Now that we have set up nearly all of the puzzles in the game scene we had to test and tweak to see if they work in the first place. Some readjustments later the rooms are functional now but will need some visual hints that aid the player in puzzle solving (especially if you have to light torches in a specific order).
One big thing that was mentioned in this Monday’s sprint was the necessity to merge the scenes of designers and artists. During the last weeks, our environment artists have been populating the rooms with props in their separate scene while us designers created puzzles in a different scene with empty rooms. Our teachers rightfully pointed out that we need to have both in order to prevent potential difficulties with the overall space of the room and he is right. I remember that we ran into this problem in our previous game project when the designers playtested/ tweaked for unpopulated rooms and said rooms suddenly became much narrower once all of the props were placed. So it's a good thing that we merged the different scenes in time after getting this feedback.
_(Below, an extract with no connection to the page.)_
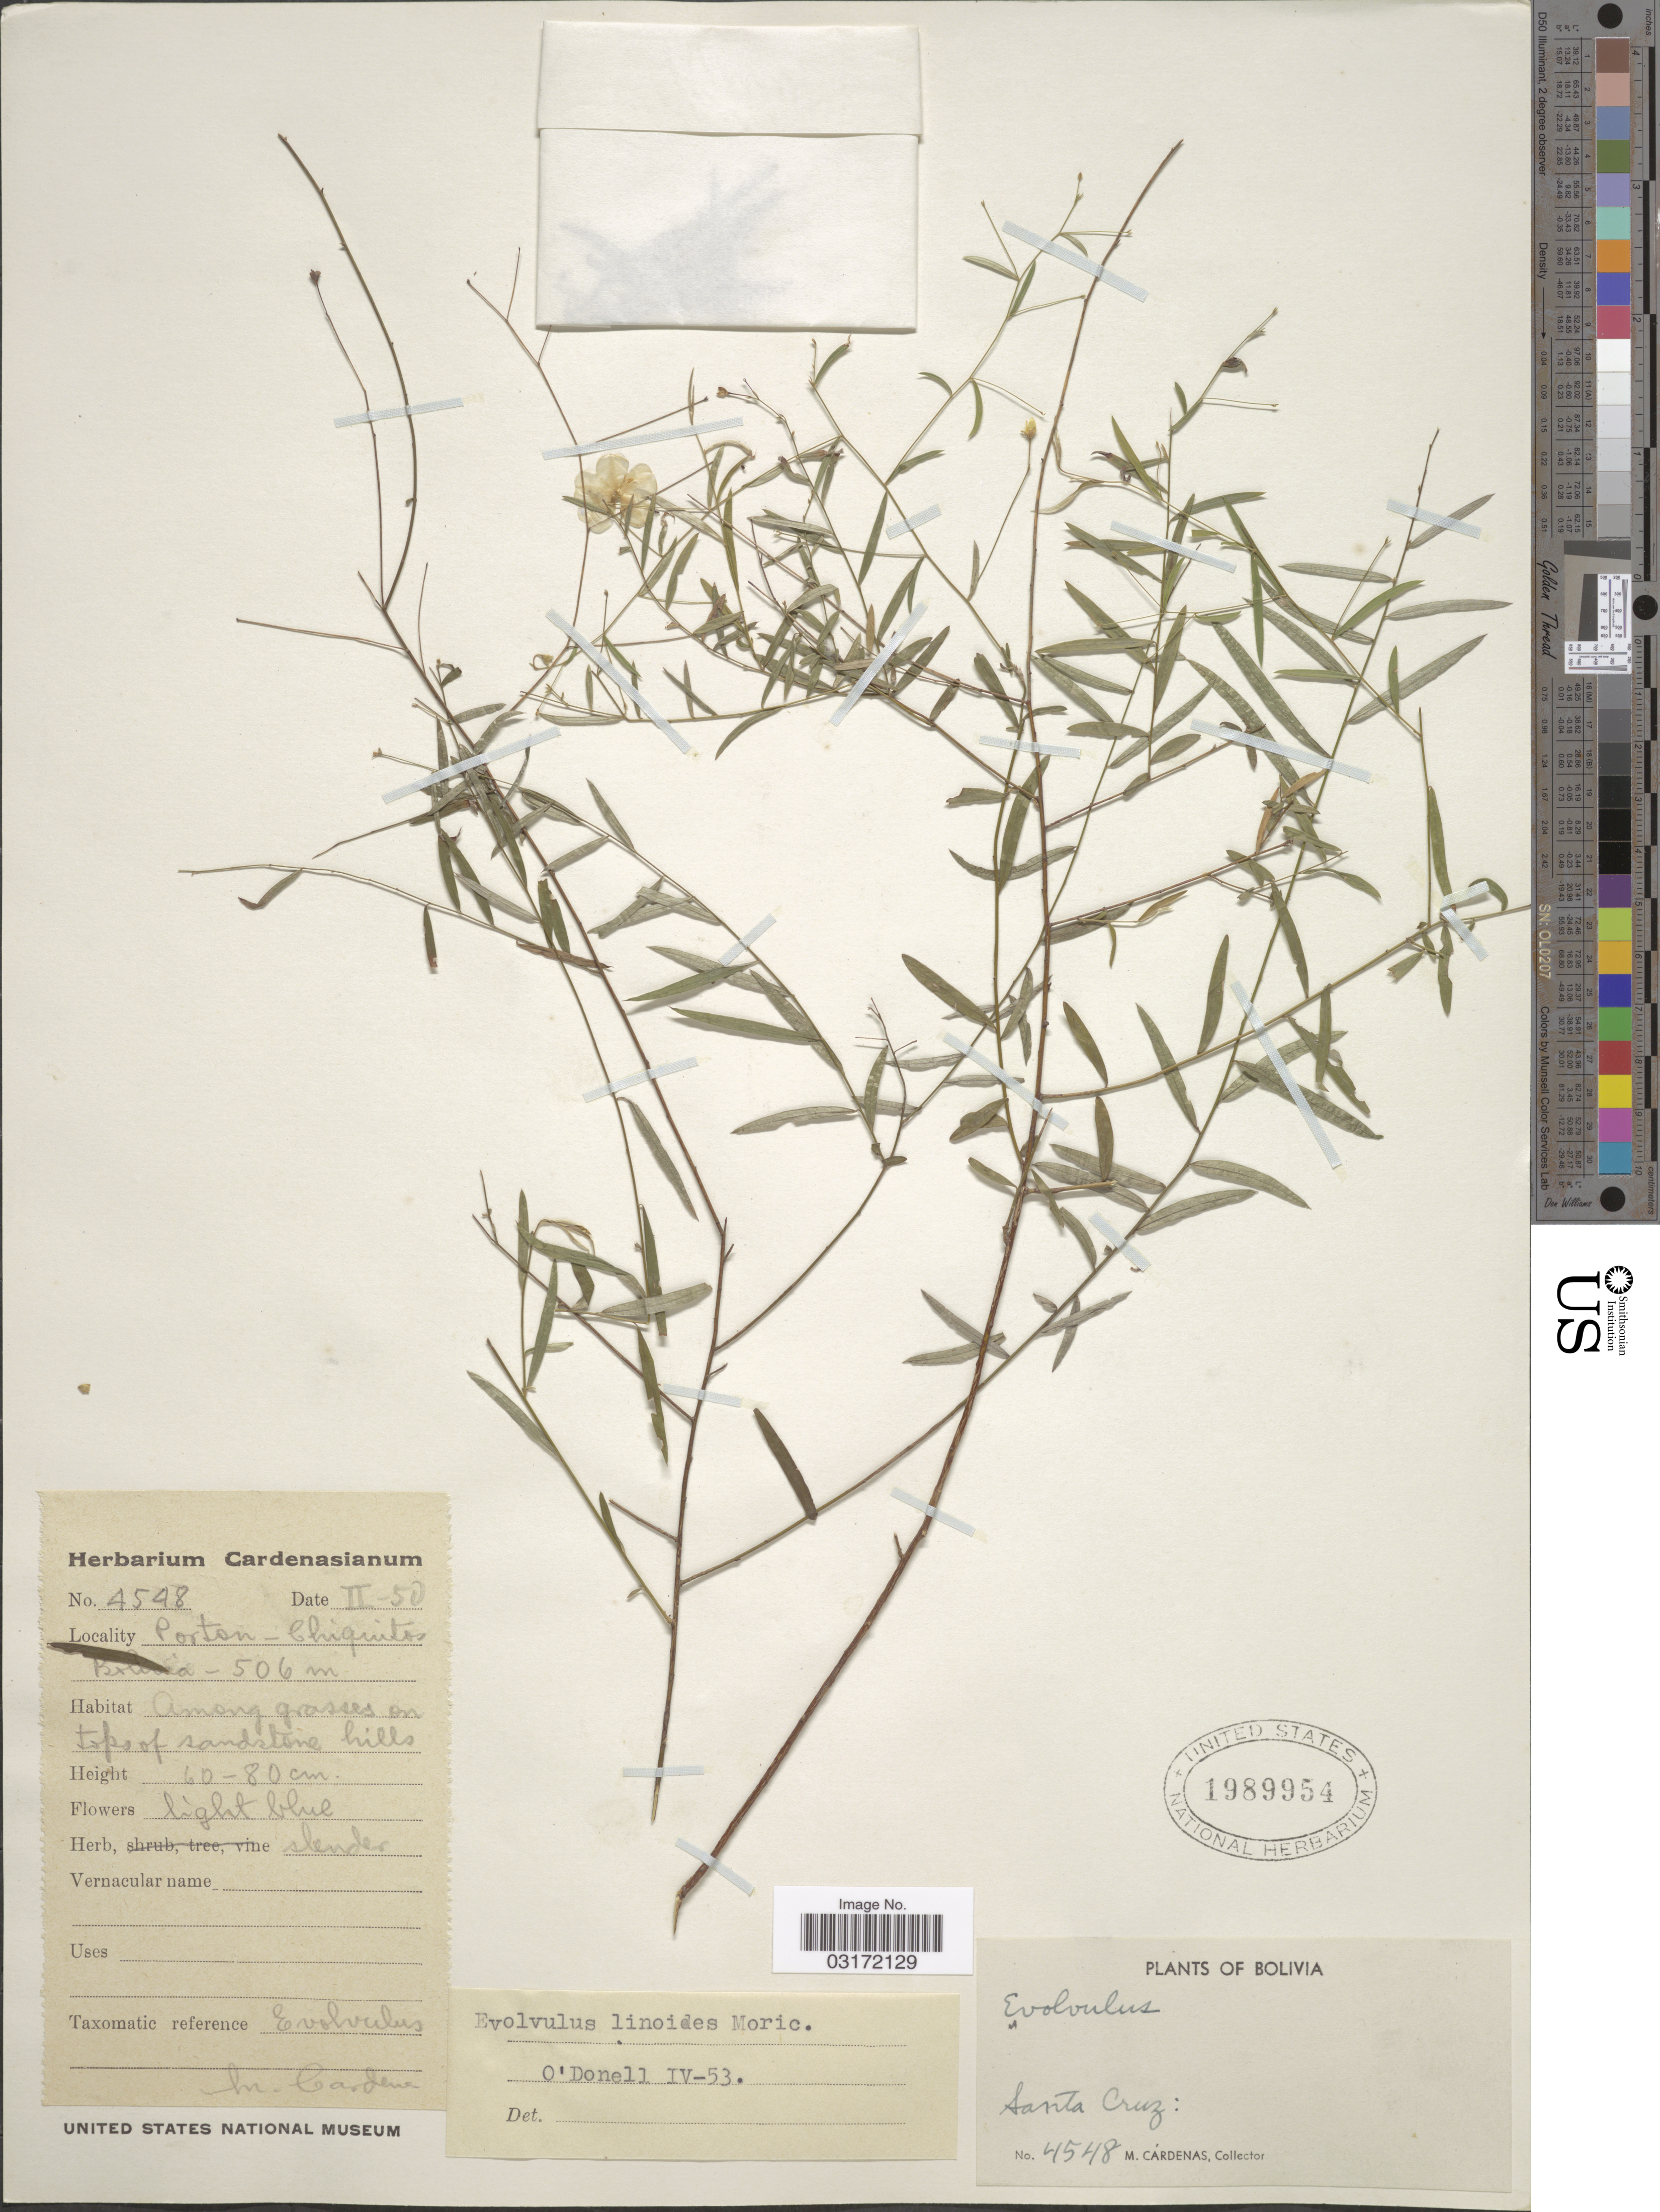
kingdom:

Speaking of feedback - once again I have been surprised by the amount of influence the camera perspective has on the game in this regard: our VFX/ animation artist initially created a spark VFX (played whenever the flame hits something) that looked perfectly reasonable and even a bit too extreme in its own scene. Within the game, however, it was barely visible and even the much bigger reiteration of the VFX that followed looked subtle at best. To take some of the workload from him, I have tried playing around with the particle system he established and made some variations of my own. Right now, they are looking a bit too extreme though and have been lovingly dubbed “fireworks”.